··· SELECTED PASSAGE ···

Sorry for the epic post and thank you in advance for any help or advice anybody can give.

Meita Mon 24-Mar-14 12:28:32

a lot of your questions are similar to another very recent thread, see here:

One thing I'd say is that 5 years would be an exceptionally long time to wait. The approval process is meant to last no longer than 6 months these days, and then you may be matched 2 days later (very quick) or wait 2 years for your perfect match (very long) but even the 'long' end adds up to only half of your projected 5 years. So keep that in mind when thinking about 'feeling ready'. If you start the process now, you might have a child home with you this time next year.

KristinaM Mon 24-Mar-14 14:13:29

Juts a couple of points . I think your biggest issues might be

Working full time -it's often impossible for a traumatised child to cope with full time school and out of school care

Disruption -the disruption rate for school aged children is much higher than 20% , probably more than 30%

Many adopted children have additional needs .what will you do if your child turns out to have needs that your school cannot deal with?

··· STORED ROWS ···

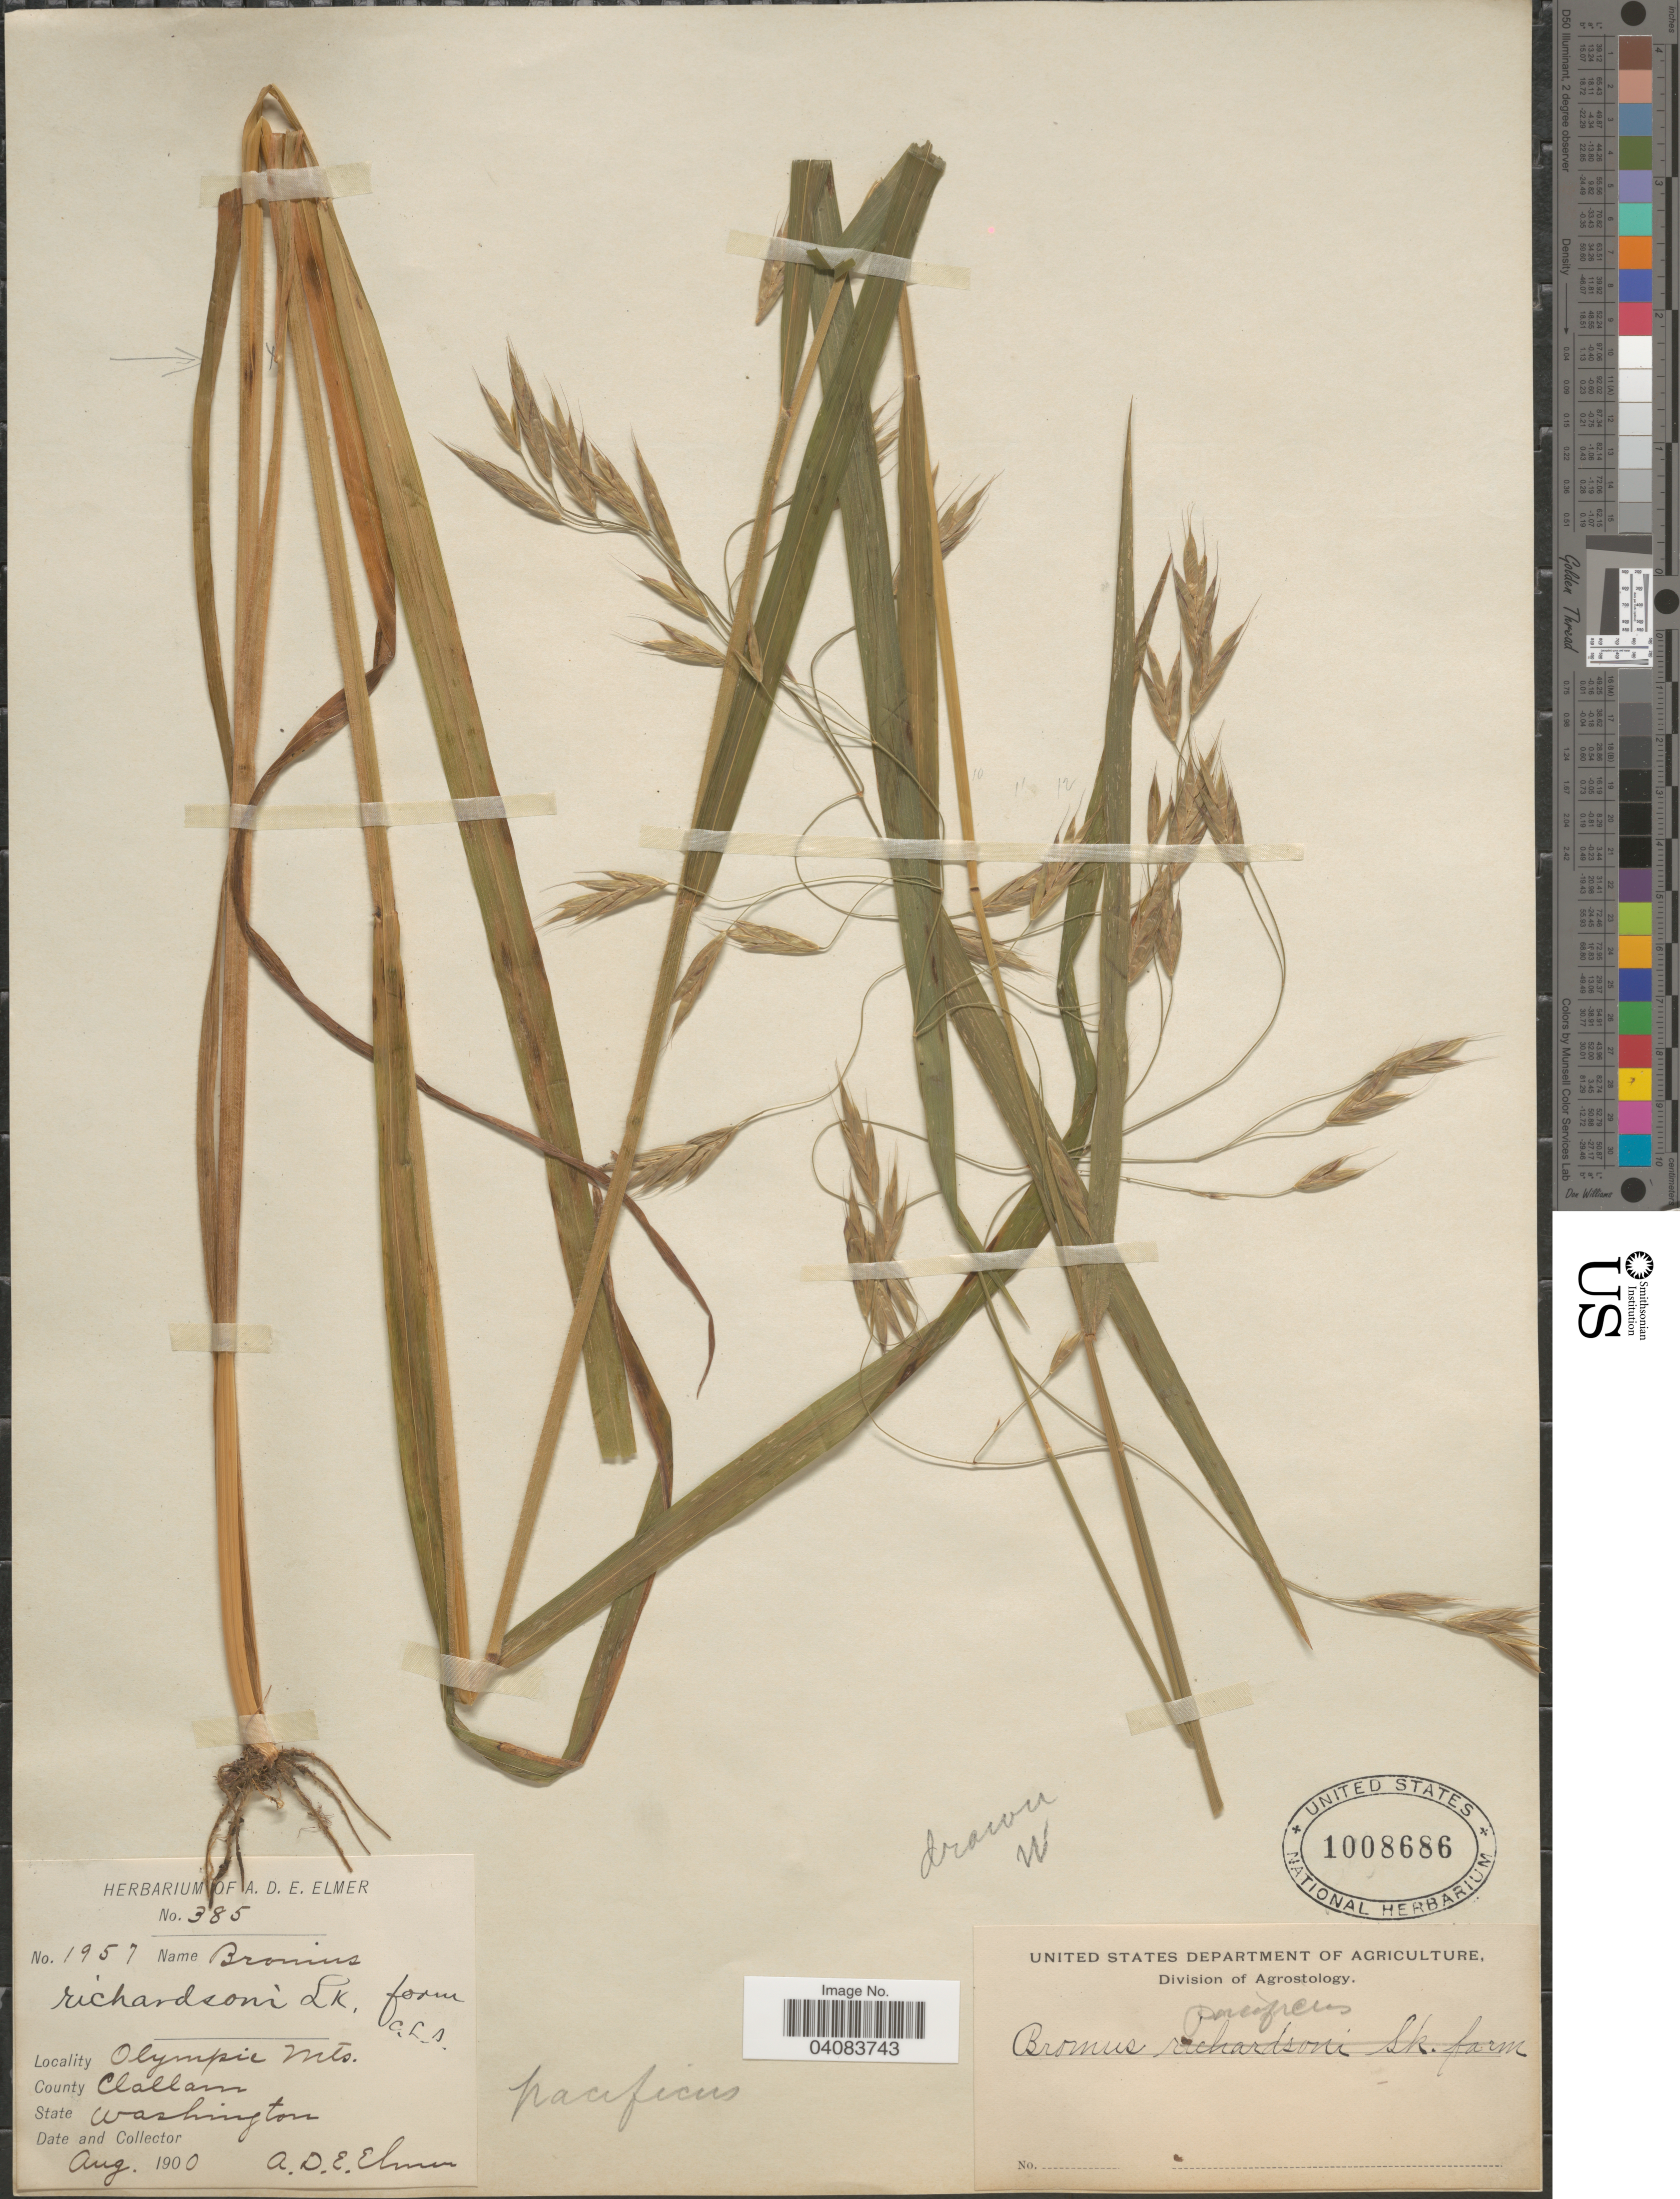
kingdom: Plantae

···
··· STORED ROWS ···

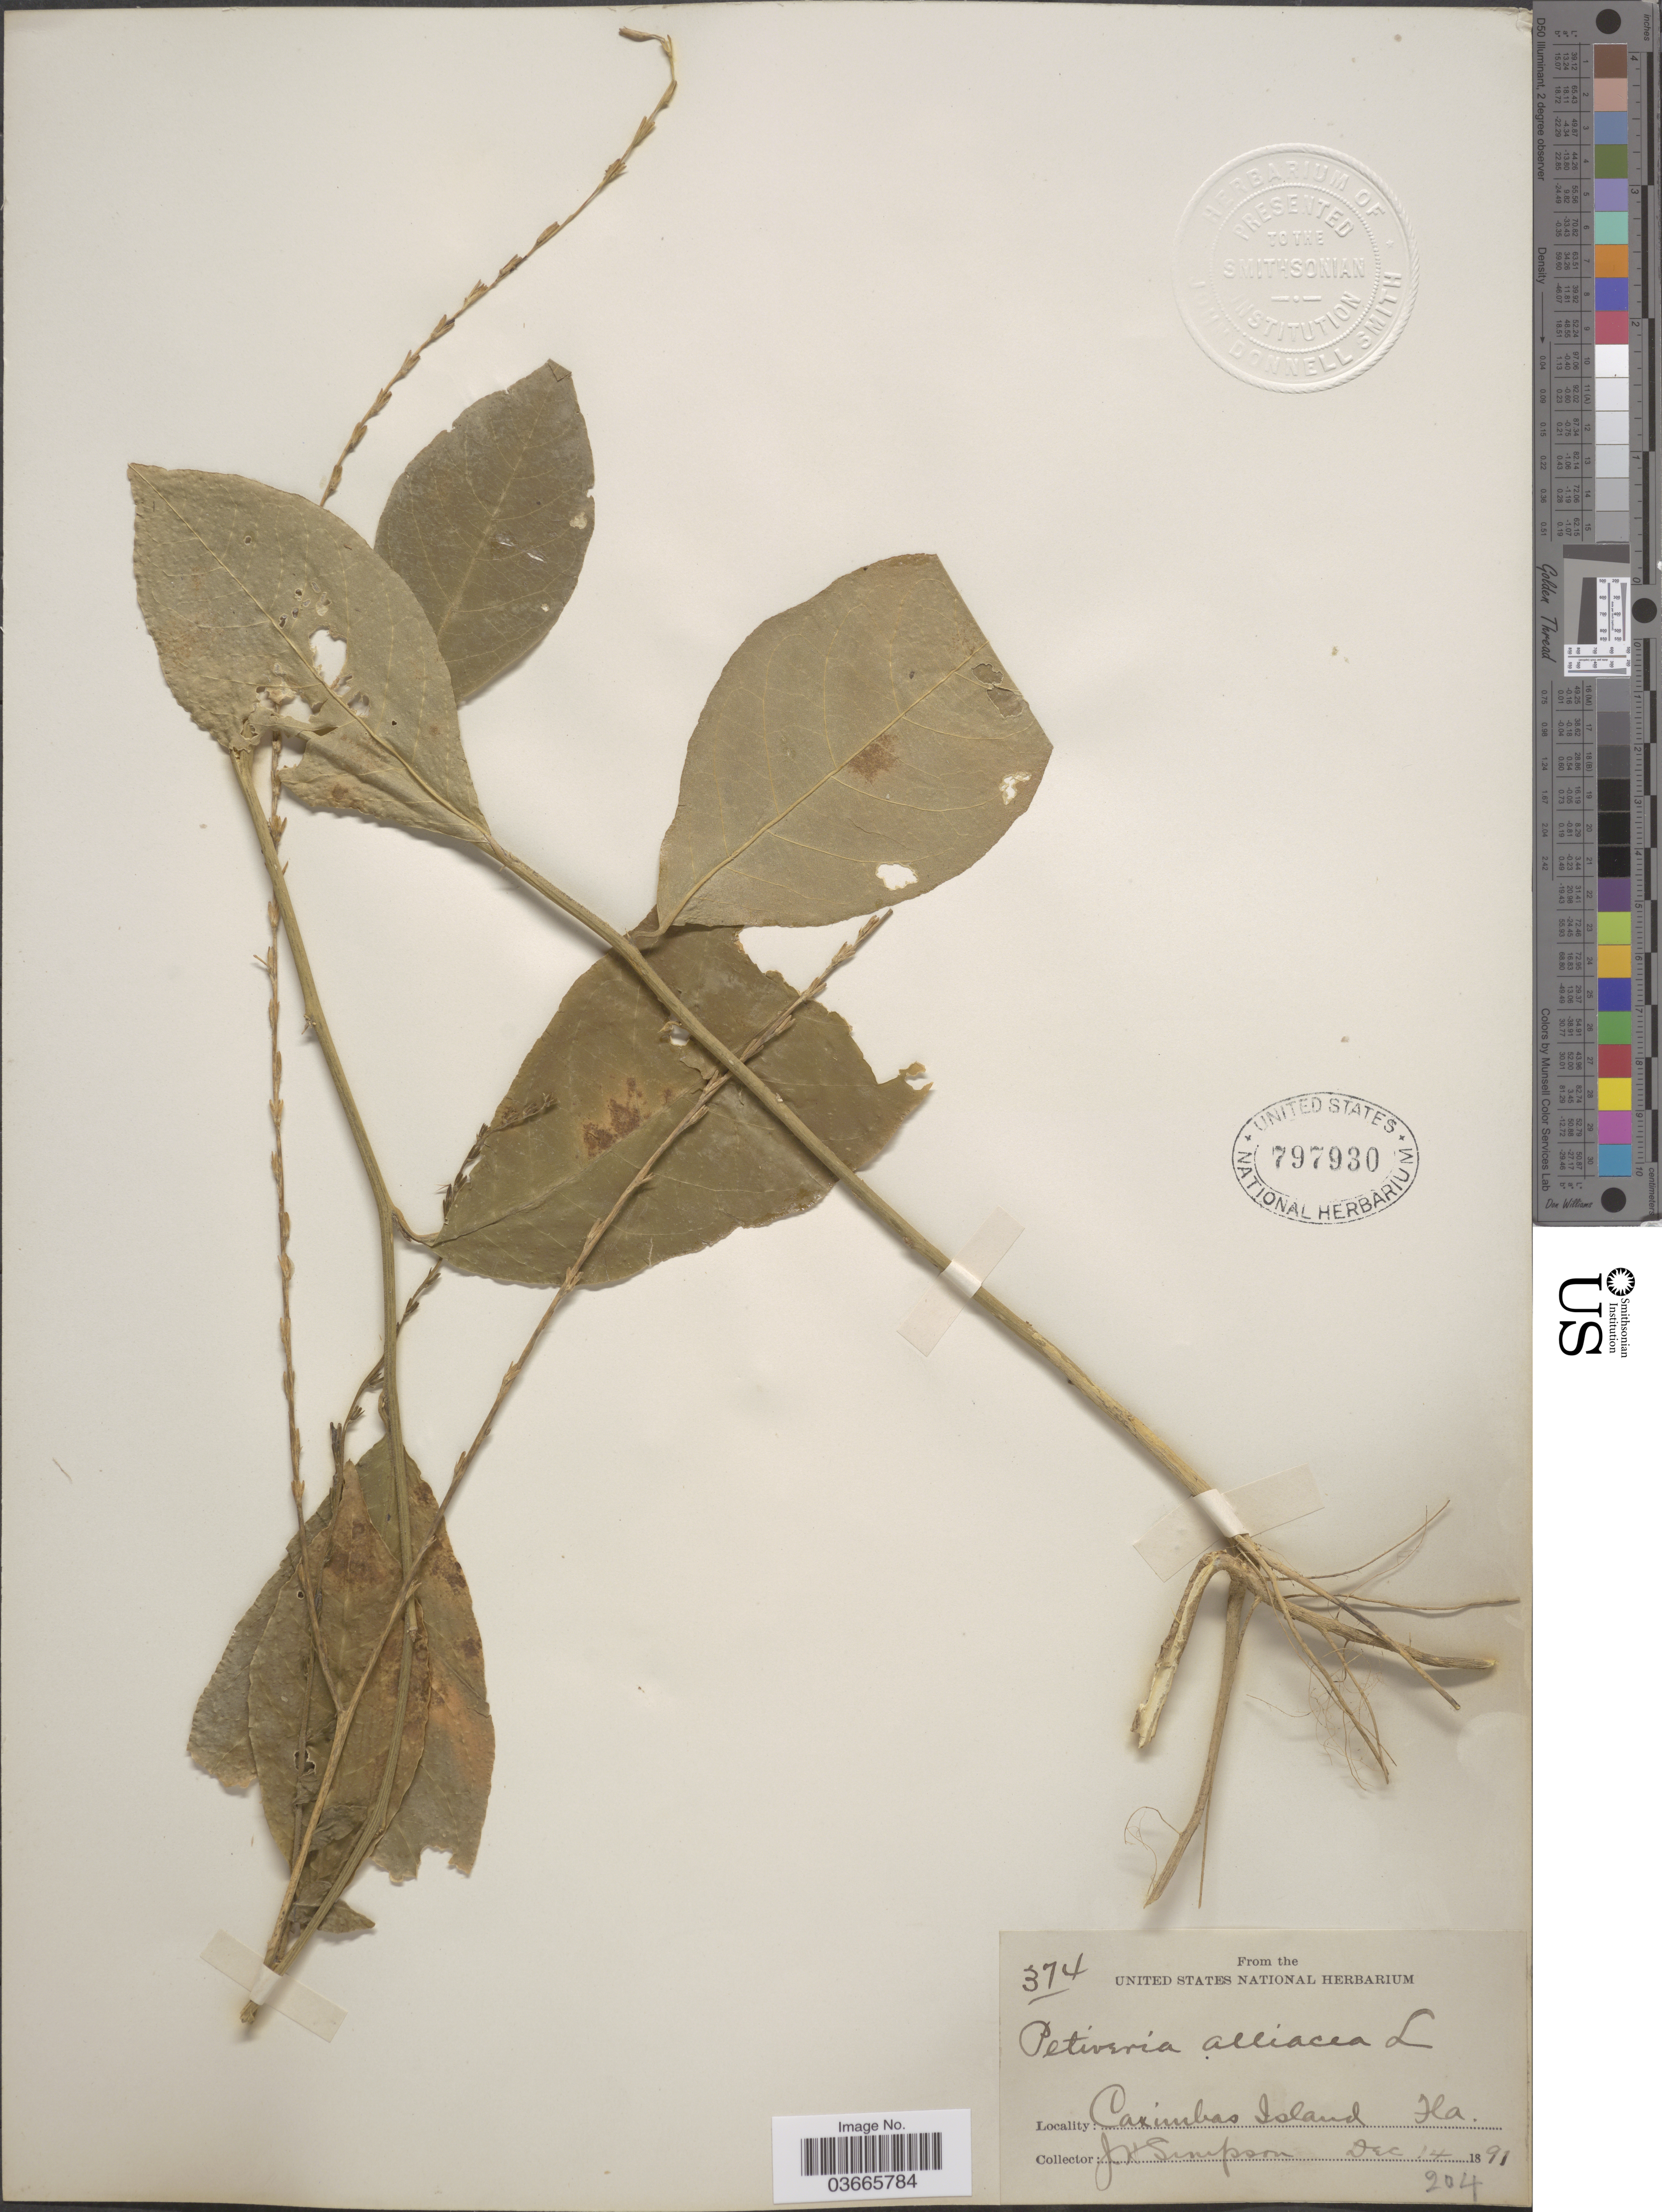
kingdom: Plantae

···

**WHAT YOU NEED TO DO**
Reproduce word for word everything in the adoption forum thread from "Working full time" down to "cannot deal with?". Work only from the adoption forum thread and leave the listing aside.

**PROBLEM SOLUTION**
Working full time -it's often impossible for a traumatised child to cope with full time school and out of school care

Disruption -the disruption rate for school aged children is much higher than 20% , probably more than 30%

Many adopted children have additional needs .what will you do if your child turns out to have needs that your school cannot deal with?